• **TEXT EXCERPT**
Impedeance of parallel RLC circuit

[hidemi]

Homework Statement

The impedance of the parallel RLC circuit shown is given by (as attached)

Relevant Equations

Z = [(R^2 + (XL - Xc)^2)]^1/2

the impedance of the parallel RLC circuit is shown as attached.
The equation above is the impedeance of RLC circuit in series, how can I convert that in parallel? Thanks.

 

[DaveE]

There are duality theorems in linear passive networks like this to literally convert them to a similar system with the same solution with the equivalent of variable substitutions (resistance becomes conductance, inductances becomes capacitance, current becomes voltage, etc.). BUT, it's kind of pointless to go that route for this sort of problem. You can just combine the impedances in parallel. Same as you would do for resistors, except the component values can be complex numbers. This is essentially an algebra problem.

 

[Delta2]

You can use the rule for parallel resistances for this case with the role of resistance played by the complex impedance so it will be $$\frac{1}{Z}=\frac{1}{Z_R}+\frac{1}{Z_C}+\frac{1}{Z_L}$$. As I emphasized these are complex impedances , for example it will be $Z_R=R$ however $Z_C=\frac{1}{i\omega C}$ and $Z_L=i\omega L$. So you have to do algebra of complex numbers to find the complex $Z$ and then your answer will be the modulus of Z, that is $\|Z\|$. (The modulus or magnitude of a complex number $Z=a+bi$ is the real number $$\|Z\|=\sqrt{a^2+b^2}$$.)

 

[hidemi]

You can use the rule for parallel resistances for this case with the role of resistance played by the complex impedance so it will be $$\frac{1}{Z}=\frac{1}{Z_R}+\frac{1}{Z_C}+\frac{1}{Z_L}$$. As I emphasized these are complex impedances , for example it will be $Z_R=R$ however $Z_C=\frac{1}{i\omega C}$ and $Z_L=i\omega L$. So you have to do algebra of complex numbers to find the complex $Z$ and then your answer will be the modulus of Z, that is $\|Z\|$. (The modulus or magnitude of a complex number $Z=a+bi$ is the real number $$\|Z\|=\sqrt{a^2+b^2}$$.)

Thank you so much.

• **PROBLEM 1**
From the thread on parallel RLC impedance, quote everything from "Relevant Equations" down to "in parallel? Thanks.".
• **PROBLEM 2**
In the thread on parallel RLC impedance, what does resistance become under the duality theorems described there?

• **DATA SHOWN**
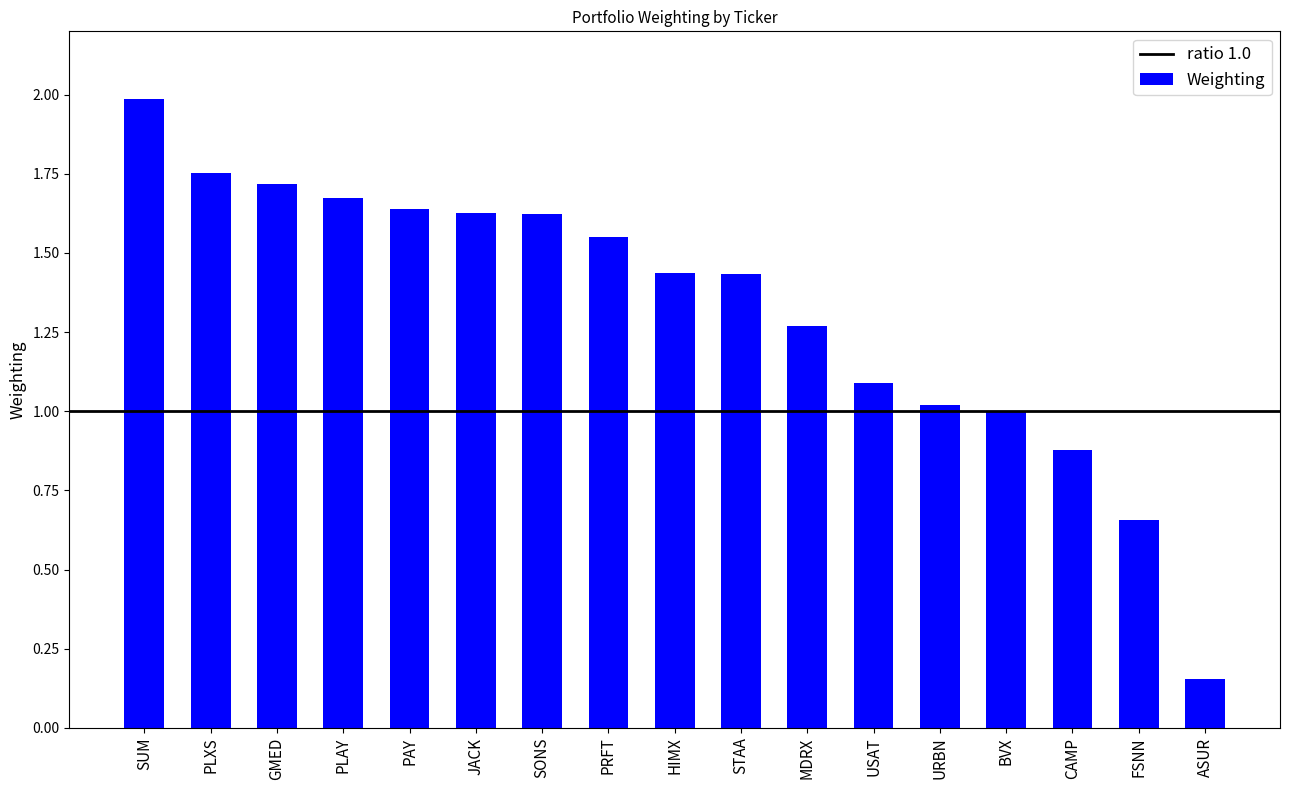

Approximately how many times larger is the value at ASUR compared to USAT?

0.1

...

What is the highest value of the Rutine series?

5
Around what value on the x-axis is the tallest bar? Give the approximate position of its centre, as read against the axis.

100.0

• **EXERCISE SOLUTION 1**
Relevant Equations

Z = [(R^2 + (XL - Xc)^2)]^1/2

the impedance of the parallel RLC circuit is shown as attached.
The equation above is the impedeance of RLC circuit in series, how can I convert that in parallel? Thanks.

• **EXERCISE SOLUTION 2**
Conductance.